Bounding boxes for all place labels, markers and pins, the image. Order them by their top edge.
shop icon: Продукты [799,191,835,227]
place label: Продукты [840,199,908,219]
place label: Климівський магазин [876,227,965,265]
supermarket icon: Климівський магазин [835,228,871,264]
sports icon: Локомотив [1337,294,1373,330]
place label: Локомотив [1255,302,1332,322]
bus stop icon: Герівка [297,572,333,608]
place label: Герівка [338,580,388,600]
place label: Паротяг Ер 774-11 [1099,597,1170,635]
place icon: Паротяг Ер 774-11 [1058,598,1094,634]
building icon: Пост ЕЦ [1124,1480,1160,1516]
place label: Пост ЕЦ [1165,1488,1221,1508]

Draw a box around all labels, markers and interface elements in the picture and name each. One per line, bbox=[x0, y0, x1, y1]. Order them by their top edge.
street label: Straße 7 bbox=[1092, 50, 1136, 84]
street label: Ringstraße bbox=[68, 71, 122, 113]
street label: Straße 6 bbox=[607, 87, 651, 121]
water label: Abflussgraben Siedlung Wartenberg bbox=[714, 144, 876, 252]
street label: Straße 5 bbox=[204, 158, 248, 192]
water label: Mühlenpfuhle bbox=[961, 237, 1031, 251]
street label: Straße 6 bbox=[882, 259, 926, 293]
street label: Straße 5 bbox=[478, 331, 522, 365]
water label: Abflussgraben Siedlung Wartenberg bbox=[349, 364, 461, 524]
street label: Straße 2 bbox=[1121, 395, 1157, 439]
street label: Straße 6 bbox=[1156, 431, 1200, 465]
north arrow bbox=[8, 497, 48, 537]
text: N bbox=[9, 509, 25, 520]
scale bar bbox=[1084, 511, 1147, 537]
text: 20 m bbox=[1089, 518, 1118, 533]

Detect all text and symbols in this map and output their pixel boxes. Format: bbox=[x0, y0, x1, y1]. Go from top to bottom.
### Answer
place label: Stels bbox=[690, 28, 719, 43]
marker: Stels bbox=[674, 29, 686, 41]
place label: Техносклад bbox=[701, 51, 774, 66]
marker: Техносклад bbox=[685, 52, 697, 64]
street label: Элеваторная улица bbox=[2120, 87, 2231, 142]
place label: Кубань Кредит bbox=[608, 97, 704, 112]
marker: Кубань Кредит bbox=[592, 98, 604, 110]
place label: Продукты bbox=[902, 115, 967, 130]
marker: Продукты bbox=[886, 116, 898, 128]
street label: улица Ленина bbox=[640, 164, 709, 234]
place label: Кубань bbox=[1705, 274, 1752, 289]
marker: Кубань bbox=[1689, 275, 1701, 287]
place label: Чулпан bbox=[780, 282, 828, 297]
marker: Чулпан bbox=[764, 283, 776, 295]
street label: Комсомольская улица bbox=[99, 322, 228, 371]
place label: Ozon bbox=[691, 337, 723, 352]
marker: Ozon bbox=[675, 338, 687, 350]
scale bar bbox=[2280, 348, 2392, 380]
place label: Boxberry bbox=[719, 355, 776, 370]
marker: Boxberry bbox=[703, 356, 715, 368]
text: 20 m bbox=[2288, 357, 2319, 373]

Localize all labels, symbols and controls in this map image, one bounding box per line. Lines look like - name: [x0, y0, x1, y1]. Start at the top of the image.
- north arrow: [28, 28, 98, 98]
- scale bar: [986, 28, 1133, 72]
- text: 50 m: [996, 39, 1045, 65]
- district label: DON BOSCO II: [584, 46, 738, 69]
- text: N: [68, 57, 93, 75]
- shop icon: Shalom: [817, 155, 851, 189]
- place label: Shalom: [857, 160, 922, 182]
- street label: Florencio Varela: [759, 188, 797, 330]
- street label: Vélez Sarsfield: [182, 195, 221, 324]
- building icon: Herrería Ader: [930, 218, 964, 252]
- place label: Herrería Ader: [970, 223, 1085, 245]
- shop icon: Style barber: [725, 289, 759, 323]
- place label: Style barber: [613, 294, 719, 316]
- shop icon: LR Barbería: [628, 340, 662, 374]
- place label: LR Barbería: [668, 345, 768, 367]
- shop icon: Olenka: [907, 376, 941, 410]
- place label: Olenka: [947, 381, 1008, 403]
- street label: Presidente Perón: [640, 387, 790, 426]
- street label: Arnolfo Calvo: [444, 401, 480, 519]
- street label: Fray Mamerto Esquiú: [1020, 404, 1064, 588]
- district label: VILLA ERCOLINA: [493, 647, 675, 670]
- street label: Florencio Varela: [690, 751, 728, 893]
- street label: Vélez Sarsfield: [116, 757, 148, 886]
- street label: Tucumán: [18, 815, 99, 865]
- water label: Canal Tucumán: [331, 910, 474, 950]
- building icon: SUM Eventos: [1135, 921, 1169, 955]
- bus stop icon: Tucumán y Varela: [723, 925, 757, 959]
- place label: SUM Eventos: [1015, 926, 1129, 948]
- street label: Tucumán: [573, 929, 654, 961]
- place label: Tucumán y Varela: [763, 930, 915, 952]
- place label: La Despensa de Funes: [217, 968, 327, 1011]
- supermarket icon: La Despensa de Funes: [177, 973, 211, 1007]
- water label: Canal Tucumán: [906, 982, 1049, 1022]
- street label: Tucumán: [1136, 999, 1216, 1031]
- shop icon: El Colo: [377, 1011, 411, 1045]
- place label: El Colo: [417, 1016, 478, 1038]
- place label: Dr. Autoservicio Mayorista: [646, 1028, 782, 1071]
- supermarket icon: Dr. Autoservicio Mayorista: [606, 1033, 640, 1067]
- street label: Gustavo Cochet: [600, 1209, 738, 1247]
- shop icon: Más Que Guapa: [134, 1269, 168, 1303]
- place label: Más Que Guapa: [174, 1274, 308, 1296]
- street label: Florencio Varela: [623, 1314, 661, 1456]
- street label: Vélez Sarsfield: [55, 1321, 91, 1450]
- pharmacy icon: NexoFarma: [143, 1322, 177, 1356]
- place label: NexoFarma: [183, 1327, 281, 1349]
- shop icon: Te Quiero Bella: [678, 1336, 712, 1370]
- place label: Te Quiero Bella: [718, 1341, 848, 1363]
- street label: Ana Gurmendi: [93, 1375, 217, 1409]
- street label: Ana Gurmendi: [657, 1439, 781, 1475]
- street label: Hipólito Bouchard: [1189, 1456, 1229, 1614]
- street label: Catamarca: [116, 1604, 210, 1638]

══════

== What is being asked ==
Wherever the word "Паротяг" appears in a line of the data, copy that line.

== Solution for this task ==
place label: Паротяг Ер 774-11 [1099,597,1170,635]
place icon: Паротяг Ер 774-11 [1058,598,1094,634]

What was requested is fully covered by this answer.